On 10/24/2017 at 1:12 PM, TheVeteranSergeant said:

Why is a meaningful character creation process a problem for you? Why do you so desperately defend this?

It's not, and I'm certainly not desperate.

If they want to scrub the rules entirely, and start again with something more like DH 2.0 with completely free-form character creation, I'll happily playtest that, too.

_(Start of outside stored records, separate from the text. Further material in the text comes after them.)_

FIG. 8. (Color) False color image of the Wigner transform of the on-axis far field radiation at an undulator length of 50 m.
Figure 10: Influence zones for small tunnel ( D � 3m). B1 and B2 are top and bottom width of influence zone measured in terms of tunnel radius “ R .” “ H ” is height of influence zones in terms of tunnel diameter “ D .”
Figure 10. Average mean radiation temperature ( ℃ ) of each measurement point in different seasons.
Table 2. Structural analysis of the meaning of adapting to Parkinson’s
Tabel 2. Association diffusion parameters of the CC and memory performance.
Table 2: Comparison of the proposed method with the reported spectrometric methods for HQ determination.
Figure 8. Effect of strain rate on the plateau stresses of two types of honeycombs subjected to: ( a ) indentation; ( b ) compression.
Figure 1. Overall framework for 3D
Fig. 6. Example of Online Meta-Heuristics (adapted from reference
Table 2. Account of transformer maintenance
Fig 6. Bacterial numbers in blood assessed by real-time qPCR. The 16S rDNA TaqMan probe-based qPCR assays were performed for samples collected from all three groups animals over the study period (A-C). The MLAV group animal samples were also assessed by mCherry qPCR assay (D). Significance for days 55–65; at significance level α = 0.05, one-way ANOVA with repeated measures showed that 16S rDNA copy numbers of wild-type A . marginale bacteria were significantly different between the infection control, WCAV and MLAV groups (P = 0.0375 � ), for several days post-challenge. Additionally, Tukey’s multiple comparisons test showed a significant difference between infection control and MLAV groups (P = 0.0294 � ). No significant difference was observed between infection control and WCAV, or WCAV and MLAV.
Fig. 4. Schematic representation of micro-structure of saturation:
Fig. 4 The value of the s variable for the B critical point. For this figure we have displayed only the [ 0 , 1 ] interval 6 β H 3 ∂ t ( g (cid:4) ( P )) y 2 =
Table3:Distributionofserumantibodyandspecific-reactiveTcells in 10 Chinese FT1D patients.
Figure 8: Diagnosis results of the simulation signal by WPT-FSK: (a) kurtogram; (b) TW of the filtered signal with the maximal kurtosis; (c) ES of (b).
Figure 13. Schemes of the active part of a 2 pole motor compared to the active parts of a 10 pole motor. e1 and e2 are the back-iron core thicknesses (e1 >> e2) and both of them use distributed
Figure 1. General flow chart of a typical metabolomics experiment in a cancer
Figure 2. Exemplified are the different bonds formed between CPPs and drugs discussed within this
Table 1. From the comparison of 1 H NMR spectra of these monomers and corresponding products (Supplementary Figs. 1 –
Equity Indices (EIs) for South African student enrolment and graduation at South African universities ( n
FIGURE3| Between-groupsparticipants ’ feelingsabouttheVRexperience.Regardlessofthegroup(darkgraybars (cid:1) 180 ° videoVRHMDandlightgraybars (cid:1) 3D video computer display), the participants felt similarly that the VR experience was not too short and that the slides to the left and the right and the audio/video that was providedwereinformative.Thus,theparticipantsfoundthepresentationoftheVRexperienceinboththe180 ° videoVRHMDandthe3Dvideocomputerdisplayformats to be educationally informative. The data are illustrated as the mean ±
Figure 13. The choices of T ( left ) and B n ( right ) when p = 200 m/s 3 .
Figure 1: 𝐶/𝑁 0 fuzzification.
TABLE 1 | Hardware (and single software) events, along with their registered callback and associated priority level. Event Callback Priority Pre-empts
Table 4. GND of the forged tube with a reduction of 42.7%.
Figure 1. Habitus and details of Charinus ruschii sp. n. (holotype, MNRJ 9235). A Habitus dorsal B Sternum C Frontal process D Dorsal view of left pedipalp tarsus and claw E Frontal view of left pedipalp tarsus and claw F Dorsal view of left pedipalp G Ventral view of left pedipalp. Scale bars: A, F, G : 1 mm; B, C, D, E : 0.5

The comment that resulting characters are clones:

  • Imagine 2 characters of the same family and the same clan, attending the same school.
    • Narratively - as in stuff that you describe but does not directly influence dice rolls - can be ignored. It's extremely relevant because the 'wordy' questions of the twenty should be the most important as they're outlining how you as a player intend to play your character, but it's not important if we're specifically setting the scope to 'how the dice rolls influence the game'.
    • These two characters (the equivalent of "same race & class") have the following (potential) differences at startup:
      • 2 skill ranks (3 if it's a Shujenga school) 1-2 techniques different from their school (Q3)
      • 1 Ring rank different (Q4)
      • 2 skill ranks from personal beliefs (Q 7 & 8)
      • 5 Advantages/Disadvantages giving bonuses or penalties to task fields of your choice and potentially a further (free choice) skill rank
    • If this is not enough for them not to feel like clones, at what point, to you, would be the tipping point at which they don't? That is, regardless of the 'assembly line process', how different does a character have to be not to feel like a clone?